- Exercise: In the records below, number every line from the one containing "picture [120, 657, 1153, 1119]" down to the one containing "list compléter le", both ends included, and skip any blank lines.

(Element-and-box listings)
»»

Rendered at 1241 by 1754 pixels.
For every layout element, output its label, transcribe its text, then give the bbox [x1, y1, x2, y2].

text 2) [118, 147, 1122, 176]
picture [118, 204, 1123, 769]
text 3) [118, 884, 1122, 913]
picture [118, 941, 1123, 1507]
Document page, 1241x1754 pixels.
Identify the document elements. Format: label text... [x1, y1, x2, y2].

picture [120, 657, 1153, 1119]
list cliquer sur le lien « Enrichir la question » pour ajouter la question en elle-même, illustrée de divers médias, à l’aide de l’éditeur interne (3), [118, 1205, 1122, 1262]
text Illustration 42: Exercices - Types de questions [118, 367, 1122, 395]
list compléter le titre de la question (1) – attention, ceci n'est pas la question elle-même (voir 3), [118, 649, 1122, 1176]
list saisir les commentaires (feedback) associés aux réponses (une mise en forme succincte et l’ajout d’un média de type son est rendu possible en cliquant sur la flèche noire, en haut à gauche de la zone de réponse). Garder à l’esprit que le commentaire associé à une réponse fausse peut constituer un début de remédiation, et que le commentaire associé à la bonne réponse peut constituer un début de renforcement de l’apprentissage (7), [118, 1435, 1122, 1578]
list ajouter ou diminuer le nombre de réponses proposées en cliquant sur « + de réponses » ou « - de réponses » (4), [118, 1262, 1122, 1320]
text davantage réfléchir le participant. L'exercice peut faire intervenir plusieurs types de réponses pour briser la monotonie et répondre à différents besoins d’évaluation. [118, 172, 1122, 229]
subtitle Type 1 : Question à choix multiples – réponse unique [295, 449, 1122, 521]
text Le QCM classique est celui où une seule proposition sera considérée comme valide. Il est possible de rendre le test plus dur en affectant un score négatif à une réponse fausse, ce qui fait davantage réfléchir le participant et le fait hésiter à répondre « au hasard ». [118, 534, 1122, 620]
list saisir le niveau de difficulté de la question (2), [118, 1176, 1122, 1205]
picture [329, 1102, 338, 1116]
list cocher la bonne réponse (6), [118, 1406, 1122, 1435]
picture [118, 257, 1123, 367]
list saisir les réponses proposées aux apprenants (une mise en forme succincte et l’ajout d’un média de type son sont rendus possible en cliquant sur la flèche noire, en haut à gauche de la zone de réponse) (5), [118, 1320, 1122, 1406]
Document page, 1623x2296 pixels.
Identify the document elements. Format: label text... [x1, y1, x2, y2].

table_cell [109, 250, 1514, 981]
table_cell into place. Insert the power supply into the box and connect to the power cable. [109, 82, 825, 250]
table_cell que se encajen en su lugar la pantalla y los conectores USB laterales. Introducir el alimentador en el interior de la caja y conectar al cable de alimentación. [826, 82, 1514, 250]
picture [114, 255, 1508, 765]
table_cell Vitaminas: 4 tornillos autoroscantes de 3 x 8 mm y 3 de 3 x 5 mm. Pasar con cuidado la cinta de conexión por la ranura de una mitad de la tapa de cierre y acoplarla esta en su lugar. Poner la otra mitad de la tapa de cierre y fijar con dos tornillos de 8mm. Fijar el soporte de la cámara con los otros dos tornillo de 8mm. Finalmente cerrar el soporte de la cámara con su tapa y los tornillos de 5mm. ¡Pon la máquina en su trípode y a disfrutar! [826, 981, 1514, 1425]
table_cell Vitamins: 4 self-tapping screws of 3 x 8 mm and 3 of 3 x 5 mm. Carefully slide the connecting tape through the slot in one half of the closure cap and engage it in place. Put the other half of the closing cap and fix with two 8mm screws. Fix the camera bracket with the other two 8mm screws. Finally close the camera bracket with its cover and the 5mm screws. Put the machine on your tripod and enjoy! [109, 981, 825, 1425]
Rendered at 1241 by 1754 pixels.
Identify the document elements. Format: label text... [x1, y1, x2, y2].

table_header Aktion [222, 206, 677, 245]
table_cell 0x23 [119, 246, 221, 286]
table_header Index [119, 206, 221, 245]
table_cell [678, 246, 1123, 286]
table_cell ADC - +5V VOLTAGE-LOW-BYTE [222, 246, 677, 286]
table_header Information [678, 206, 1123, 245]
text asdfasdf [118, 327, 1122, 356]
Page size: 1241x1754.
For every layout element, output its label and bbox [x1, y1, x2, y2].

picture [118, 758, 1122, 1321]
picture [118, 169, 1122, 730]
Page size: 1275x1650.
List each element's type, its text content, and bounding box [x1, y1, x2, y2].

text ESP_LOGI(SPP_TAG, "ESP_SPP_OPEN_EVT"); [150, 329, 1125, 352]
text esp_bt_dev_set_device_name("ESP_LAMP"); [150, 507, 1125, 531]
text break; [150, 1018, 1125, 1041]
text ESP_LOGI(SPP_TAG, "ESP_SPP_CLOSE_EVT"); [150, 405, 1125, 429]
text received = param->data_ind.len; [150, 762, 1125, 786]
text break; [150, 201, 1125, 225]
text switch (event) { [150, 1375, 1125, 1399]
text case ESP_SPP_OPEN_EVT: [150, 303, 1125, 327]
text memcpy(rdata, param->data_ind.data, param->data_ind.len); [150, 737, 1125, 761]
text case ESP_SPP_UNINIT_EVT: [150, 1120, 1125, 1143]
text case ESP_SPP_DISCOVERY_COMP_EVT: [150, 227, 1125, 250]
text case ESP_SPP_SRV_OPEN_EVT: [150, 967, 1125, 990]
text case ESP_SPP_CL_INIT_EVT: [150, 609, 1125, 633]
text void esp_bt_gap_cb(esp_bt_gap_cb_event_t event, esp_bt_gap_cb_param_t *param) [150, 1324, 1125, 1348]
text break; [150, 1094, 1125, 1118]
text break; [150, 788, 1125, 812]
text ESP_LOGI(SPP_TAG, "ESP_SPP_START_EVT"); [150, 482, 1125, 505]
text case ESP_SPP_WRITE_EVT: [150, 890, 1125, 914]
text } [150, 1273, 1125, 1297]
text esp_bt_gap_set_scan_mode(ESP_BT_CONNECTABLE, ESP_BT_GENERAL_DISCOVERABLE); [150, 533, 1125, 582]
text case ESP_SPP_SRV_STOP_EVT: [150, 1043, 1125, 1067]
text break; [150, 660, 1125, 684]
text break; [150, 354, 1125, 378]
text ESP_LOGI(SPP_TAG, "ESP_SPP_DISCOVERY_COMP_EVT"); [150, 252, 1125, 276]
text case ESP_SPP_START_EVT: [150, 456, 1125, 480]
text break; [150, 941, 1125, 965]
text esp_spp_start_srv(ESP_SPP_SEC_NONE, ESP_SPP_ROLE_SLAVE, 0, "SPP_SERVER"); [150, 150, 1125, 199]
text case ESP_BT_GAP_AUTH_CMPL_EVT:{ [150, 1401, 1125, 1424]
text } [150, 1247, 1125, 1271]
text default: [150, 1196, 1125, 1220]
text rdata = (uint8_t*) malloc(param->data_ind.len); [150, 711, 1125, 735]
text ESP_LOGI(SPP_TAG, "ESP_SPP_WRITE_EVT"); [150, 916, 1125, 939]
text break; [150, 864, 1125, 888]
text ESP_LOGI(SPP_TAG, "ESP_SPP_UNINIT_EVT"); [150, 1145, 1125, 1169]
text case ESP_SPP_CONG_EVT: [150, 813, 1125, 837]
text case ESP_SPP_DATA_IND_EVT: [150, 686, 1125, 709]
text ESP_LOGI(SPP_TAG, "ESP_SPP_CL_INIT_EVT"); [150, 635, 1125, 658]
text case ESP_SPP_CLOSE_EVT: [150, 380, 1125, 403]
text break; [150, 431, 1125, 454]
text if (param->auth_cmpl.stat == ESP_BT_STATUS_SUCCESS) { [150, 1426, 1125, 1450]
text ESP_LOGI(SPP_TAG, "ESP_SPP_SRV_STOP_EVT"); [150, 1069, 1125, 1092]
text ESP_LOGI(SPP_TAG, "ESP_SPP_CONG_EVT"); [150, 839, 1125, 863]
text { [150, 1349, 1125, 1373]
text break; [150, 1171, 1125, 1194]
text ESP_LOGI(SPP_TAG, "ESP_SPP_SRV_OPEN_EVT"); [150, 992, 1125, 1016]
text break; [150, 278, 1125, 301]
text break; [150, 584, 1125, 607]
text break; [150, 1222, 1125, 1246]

««

- Final result:
1. picture [120, 657, 1153, 1119]
2. list cliquer sur le lien « Enrichir la question » pour ajouter la question en elle-même, illustrée de divers médias, à l’aide de l’éditeur interne (3), [118, 1205, 1122, 1262]
3. text Illustration 42: Exercices - Types de questions [118, 367, 1122, 395]
4. list compléter le titre de la question (1) – attention, ceci n'est pas la question elle-même (voir 3), [118, 649, 1122, 1176]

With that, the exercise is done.